Retype all the lines of the entries below word for word, leaving the pictures out.
··· Records for this task
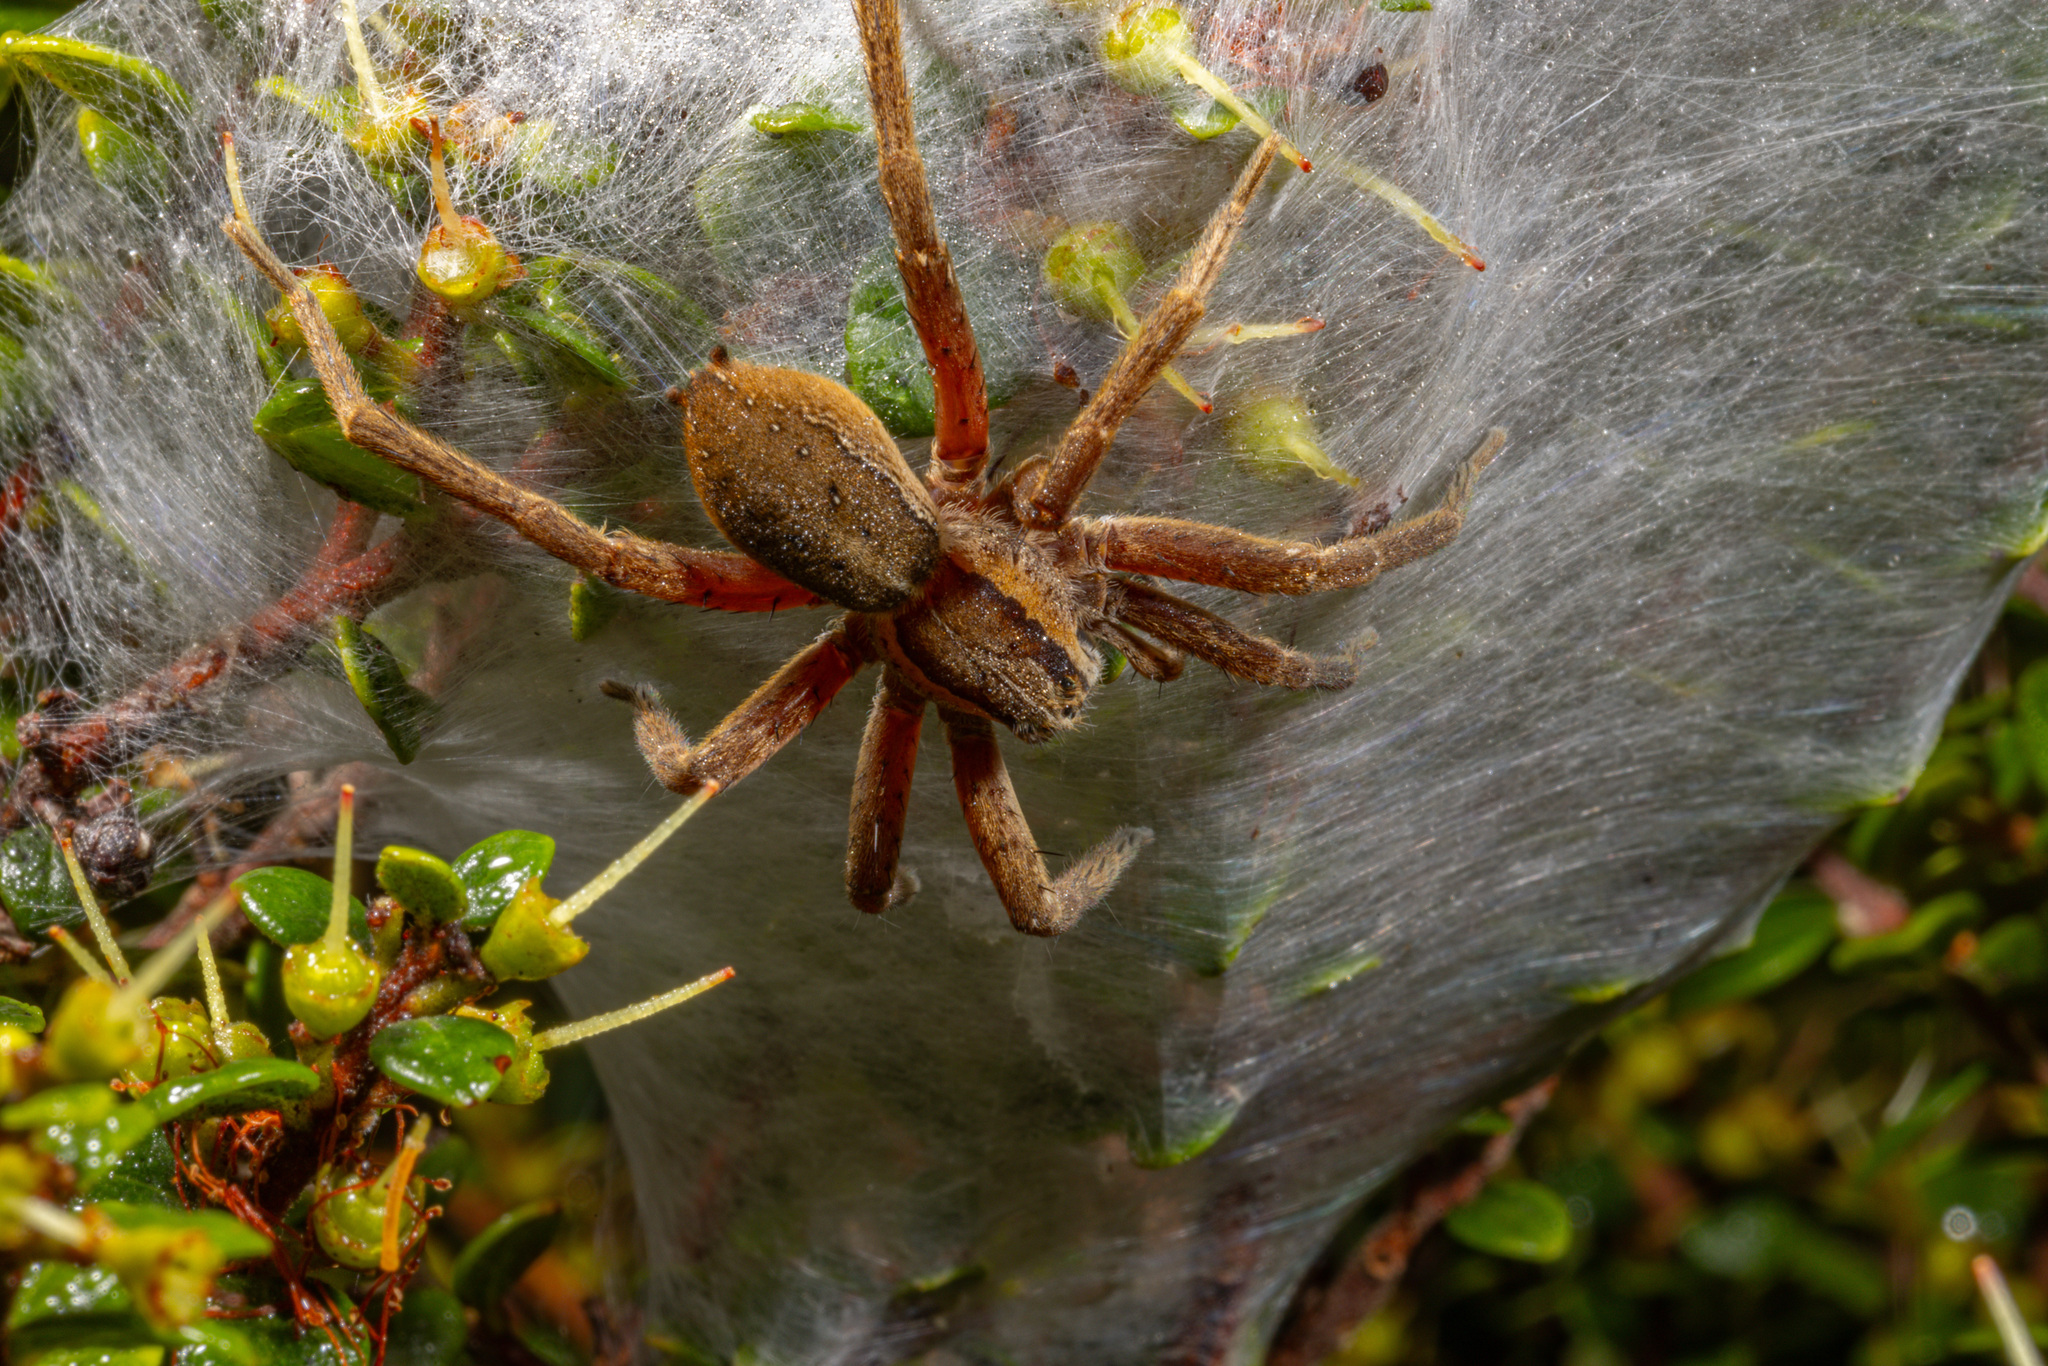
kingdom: Animalia
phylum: Arthropoda
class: Arachnida
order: Araneae
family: Pisauridae
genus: Dolomedes
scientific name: Dolomedes minor
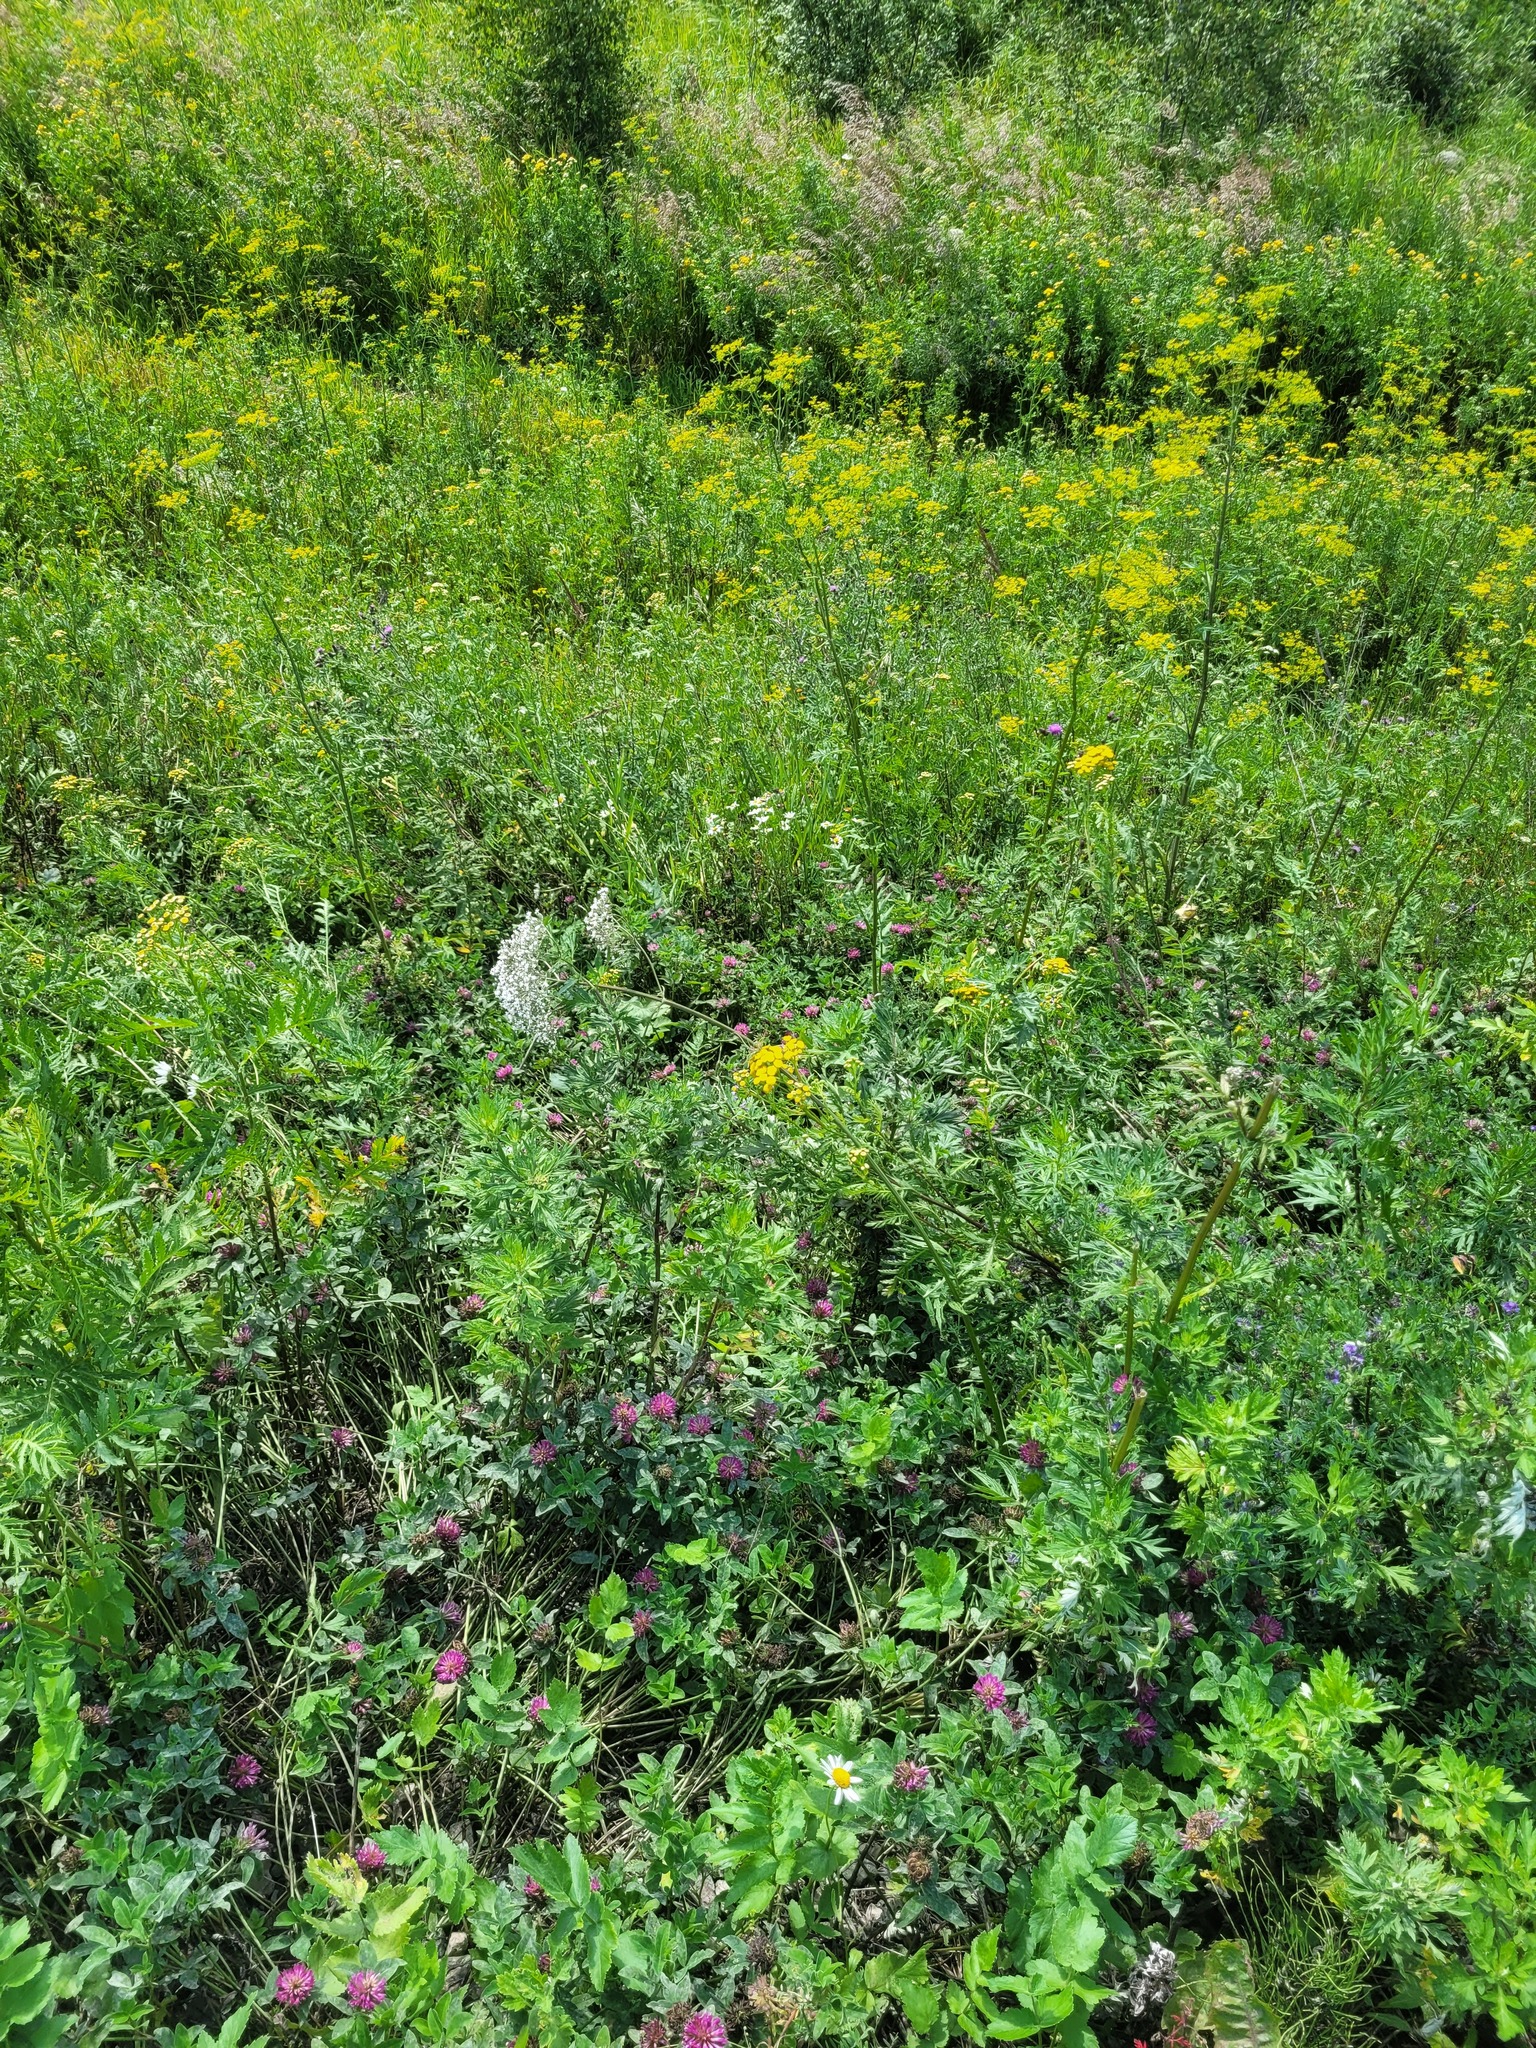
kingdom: Plantae
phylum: Tracheophyta
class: Magnoliopsida
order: Dipsacales
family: Caprifoliaceae
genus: Valeriana
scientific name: Valeriana officinalis
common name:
······
Output for this task:
kingdom: Animalia
phylum: Arthropoda
class: Arachnida
order: Araneae
family: Pisauridae
genus: Dolomedes
scientific name: Dolomedes minor
kingdom: Plantae
phylum: Tracheophyta
class: Magnoliopsida
order: Dipsacales
family: Caprifoliaceae
genus: Valeriana
scientific name: Valeriana officinalis
common name:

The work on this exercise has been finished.